Si sono evidenziati due filoni del procedere heideggeriano, nel tentativo di sviluppare una riflessione sulla connessione tra essere e essere umano, che ne mettesse in luce il carattere originario, il senso di terminus a quo della riflessione filosofica.

In prima battuta, la progressiva scomposizione dell’idea stessa di essere umano in favore dell’idea di una determinazione, per così dire “locale” o “puntuale” di un nucleo metafisico interno allo stesso Dasein.

Quest’indagine, dalla portata propriamente metafisica, conduce attraverso Leibniz e Kant a scoprire nel Da del Dasein il luogo in cui la metafisica avviene e, per così dire, accede al mondo.

Infatti, se il Da è il luogo in cui si apre la strutturazione temporale, che è l’orizzonte di manifestazione dell’essere e l’orizzonte entro il quale si presenta l’ente, allora è il luogo ove si coglie il portato metafisico e strutturale del Dasein.

A questo risultato conduce l’analisi dell’opera kantiana, che in questo senso mostra il Kantbuch come vero e proprio proseguimento dell’indagine inaugurata da Sein und Zeit. Prima di questa linea argomentativi propriamente metafisica che ci conduce nel cuore del Dasein, Heidegger ha sviluppato però anche una seconda pista di ricerca, che analizza il modo in cui il Dasein apre l’orizzonte temporale e in esso si radica.

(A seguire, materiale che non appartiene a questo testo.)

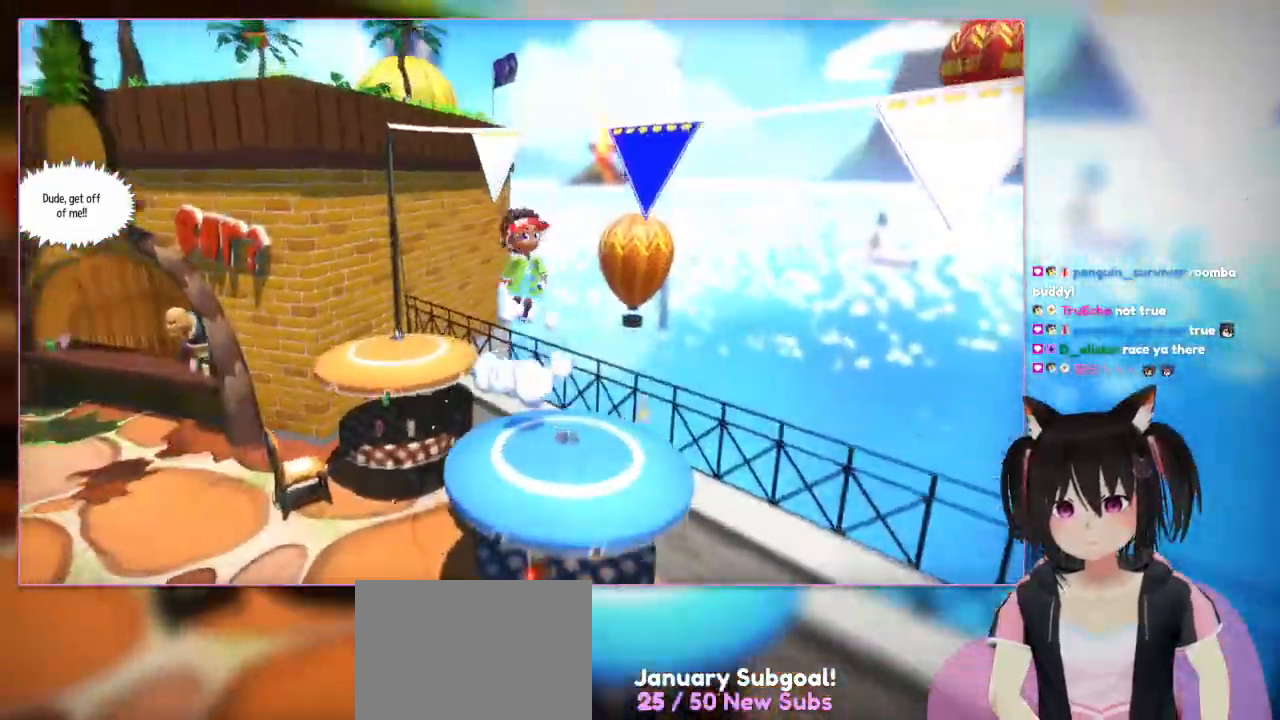
{"dt_ms": 500, "buttons": [], "left_stick": "left", "right_stick": "left", "events": [[100, "A", "up"], [100, "left_stick", "up-right"], [300, "L2", "up"], [300, "left_stick", "center"], [300, "right_stick", "left"], [500, "left_stick", "left"]]}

Questa seconda pista beneficia già, sebbene in modo non sempre evidente di quella rivoluzione nel modo di pensare l’uomo che è il portato più evidente dell’analisi metafisica precedentemente esposta. E ne beneficia in quanto su essa si fonda.

A questo livello, si tratta però di mostrare le implicazioni della caratterizzazione di finitezza e trascendenza che fanno sì che il Dasein, da un lato, apra l’orizzonte in cui l’essere si manifesta e dall’altro si radichi al centro di tale orizzonte.

In questo radicamento e insieme in questa apertura progettante, se davvero la si comprende, ci si trova posti innanzi al peso e all’impegno radicale dell’esistenza, che l’angoscia svela e la libertà dischiude.

In questo senso, l’intera riflessione di Heidegger si mostra, da un lato, come una continua opera di distruzione fino a giungere al fondo temporale del Dasein e, insieme, al fondo senza fondo dell’esistenza libera e finita e, dall’altro, come quel riportare innanzi l’uomo a questa dimensione originaria, dalla quale e per la quale l’esistenza acquisisce la propria autenticità.